* [文書の抜粋]
=====

<両想い幻想。>

付き合っているだの、
好き好きどうしだの、
恋人どうしだの、
将来を誓い合っただの、
結婚しているだの、
いったところで、
結局はどこまでいっても
あらゆる「好き」は片想いなのだ。
そのことは、
自覚しておいて損はないと思う。

いま調べてみたけれど、
この国には「両想い」ということばは
辞書には載ってないようだ。
「相思相愛」ということばはあるけれど、
それにしても、互いが互いを、
独立して好きということだ。
なにせ、相手の感情を
じぶんの自在にすることは
できないのだからさ。

そう考えると、
相手がじぶんのことをどう思っているか、
というのは、甚だどうでもいいことではないか、
という気さえしてくる。

=====

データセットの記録
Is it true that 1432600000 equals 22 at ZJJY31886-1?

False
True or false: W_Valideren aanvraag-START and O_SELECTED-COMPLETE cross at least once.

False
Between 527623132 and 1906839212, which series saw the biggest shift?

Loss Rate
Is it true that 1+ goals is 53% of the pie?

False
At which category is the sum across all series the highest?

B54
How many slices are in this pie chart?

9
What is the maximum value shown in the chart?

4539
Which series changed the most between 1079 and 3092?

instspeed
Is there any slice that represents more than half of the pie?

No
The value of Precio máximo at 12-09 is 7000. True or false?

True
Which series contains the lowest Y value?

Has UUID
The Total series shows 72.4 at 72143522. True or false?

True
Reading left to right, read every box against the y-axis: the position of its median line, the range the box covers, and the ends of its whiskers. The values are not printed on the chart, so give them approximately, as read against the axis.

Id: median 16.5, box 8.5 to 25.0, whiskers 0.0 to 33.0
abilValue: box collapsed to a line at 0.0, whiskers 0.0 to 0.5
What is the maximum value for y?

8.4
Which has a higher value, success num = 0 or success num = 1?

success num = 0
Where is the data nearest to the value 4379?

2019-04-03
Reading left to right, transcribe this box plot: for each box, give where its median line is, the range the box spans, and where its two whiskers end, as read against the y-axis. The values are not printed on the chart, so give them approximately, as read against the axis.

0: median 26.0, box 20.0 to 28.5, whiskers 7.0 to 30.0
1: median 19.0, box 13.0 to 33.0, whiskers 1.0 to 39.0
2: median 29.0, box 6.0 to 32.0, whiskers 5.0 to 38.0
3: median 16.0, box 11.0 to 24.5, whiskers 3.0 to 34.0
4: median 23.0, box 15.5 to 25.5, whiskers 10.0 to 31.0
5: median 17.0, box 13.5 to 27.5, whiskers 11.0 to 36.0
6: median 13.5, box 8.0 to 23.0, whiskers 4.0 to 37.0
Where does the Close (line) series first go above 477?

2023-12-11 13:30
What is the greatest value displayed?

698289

=====

* [課題の内容]
• a. 両想いについての文章を読み、次の問いに答えよ。
(i) 結局はどこまでいっても、あらゆる「好き」は何だと書かれているか。
(ii) 調べたところ、辞書には載っていないようだとされたことばは何か。
(iii) 相手の感情について、できないと書かれているのはどういうことか。
• b. 両想いについての文章を、最後の文の続きから書き進めよ。

* [解答一覧]
• a.
(i) 片想い
(ii) 「両想い」
(iii) 相手の感情をじぶんの自在にすること

• b.
もちろん気にかかることではあるけれど、
雨空を憂うほどに、仕様がない。

逆もまたしかりで、
その気持ちにできるだけ応えたい、
というのも、
いざ冷静になって考えてみると、
いやはや、どうなのだろう。
切なさが増すだけではないのかしらん。

「好き」というのは、
そもそもとてもハッピーなことだと思う。
それを悲しくしたり、切なくしたり、
アンハッピーと結び付けてしまうのは、
「両想い」という幻想なのではなかろうか。